Your assignment: In the forum thread below on Google Music lockscreen controls, reproduce everything from "## anoninja118 (Aug" down to "(Jul 21, 2011)" without any change.

Segment Start: Page excerpt

# Google Music Lockscreen controls?



## bruhaha (Aug 20, 2011)

I'm currently on GummyCharged for GB, but was on that 'other' ROM for Froyo(Humble). Anyways, at one point it had controls for google music player right on the lockscreen, and I think in the notification area too. Does anyone know what app that was? I dont think it was Widgetlocker, but I'd love to have whatever it was. If I remember correctly, it also let you wake the phone by hitting any of the four buttons at the bottom, rather than only the power button. Of course, that was only when google music was playing though.

If anyone has any insight, I'd greatly appreciate it!


----------



## anoninja118 (Aug 3, 2011)

that sounds like widgetlocker, its the only app I know of that will let you wake your phone with the hard buttons

Sent from my Droid Charge using RootzWiki Forums


----------



## Gunnermike53 (Jul 21, 2011)

anoninja118 said:


> that sounds like widgetlocker, its the only app I know of that will let you wake your phone with the hard buttons
> 
> Sent from my Droid Charge using RootzWiki Forums


we hope to release gummy charged GBE 2.0 today! it will have tsm, which has lockscreen music controls.


----------



## bruhaha (Aug 20, 2011)

"Gunnermike53 said:


> we hope to release gummy charged GBE 2.0 today! it will have tsm, which has lockscreen music controls.


Awesome! I looked more into widgetlocker, and it definitely wasn't that. The controls were hidden when google music wasn't playing.


----------

Segment End: Page excerpt
Segment Start: Dataset

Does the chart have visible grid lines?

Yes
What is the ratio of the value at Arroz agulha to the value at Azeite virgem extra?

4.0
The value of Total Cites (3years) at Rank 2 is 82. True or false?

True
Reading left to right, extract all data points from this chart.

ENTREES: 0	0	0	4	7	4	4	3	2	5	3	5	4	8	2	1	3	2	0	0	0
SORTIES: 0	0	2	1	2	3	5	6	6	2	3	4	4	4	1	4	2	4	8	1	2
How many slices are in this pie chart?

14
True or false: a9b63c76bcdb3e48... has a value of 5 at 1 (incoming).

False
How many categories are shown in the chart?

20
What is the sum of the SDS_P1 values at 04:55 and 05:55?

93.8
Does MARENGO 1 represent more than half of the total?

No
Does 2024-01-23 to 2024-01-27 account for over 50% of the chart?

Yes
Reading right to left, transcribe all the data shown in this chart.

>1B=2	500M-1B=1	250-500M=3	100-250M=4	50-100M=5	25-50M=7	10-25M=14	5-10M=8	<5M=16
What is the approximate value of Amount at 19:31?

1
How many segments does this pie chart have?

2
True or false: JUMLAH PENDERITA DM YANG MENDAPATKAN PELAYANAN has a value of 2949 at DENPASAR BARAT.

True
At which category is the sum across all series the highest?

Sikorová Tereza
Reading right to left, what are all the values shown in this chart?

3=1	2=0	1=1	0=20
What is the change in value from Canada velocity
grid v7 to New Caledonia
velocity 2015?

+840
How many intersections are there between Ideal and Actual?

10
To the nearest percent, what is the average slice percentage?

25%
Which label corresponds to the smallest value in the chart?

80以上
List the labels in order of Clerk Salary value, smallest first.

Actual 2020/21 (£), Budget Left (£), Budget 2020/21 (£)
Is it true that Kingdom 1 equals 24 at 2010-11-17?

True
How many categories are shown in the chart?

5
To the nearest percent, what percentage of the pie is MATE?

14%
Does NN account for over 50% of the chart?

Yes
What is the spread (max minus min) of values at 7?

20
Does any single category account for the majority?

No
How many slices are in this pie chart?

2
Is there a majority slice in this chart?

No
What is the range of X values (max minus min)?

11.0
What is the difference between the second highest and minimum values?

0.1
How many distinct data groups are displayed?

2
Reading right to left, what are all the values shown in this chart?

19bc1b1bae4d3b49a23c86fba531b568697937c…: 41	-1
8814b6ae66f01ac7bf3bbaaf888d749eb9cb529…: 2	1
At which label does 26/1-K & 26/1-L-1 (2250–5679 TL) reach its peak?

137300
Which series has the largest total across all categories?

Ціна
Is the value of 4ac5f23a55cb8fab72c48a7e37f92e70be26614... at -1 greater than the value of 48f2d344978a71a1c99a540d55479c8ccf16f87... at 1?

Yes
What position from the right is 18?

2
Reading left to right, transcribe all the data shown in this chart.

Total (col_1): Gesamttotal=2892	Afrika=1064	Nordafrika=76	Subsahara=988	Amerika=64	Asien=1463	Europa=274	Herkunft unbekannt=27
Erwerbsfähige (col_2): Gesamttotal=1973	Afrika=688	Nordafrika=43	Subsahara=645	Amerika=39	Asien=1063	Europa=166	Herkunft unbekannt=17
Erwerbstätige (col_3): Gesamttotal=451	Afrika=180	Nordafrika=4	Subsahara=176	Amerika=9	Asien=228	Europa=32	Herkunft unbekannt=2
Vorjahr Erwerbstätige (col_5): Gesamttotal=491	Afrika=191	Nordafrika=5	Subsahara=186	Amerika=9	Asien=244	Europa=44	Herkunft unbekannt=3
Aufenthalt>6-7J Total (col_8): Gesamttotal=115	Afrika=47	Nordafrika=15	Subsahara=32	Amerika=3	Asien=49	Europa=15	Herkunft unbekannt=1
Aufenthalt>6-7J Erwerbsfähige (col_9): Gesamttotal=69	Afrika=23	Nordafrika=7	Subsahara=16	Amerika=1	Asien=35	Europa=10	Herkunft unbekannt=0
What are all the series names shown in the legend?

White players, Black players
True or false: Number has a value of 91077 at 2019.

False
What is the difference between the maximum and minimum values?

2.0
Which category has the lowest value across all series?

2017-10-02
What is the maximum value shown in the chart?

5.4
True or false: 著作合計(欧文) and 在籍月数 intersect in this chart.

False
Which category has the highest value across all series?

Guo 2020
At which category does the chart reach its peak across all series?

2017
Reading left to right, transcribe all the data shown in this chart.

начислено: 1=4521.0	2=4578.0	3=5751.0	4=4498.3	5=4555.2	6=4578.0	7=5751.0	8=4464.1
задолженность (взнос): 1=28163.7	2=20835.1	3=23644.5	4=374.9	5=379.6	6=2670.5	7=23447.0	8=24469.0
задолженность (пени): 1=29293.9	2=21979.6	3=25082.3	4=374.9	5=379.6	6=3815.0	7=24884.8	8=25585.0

Segment End: Dataset

Solution for this task:
## anoninja118 (Aug 3, 2011)

that sounds like widgetlocker, its the only app I know of that will let you wake your phone with the hard buttons

Sent from my Droid Charge using RootzWiki Forums


----------



## Gunnermike53 (Jul 21, 2011)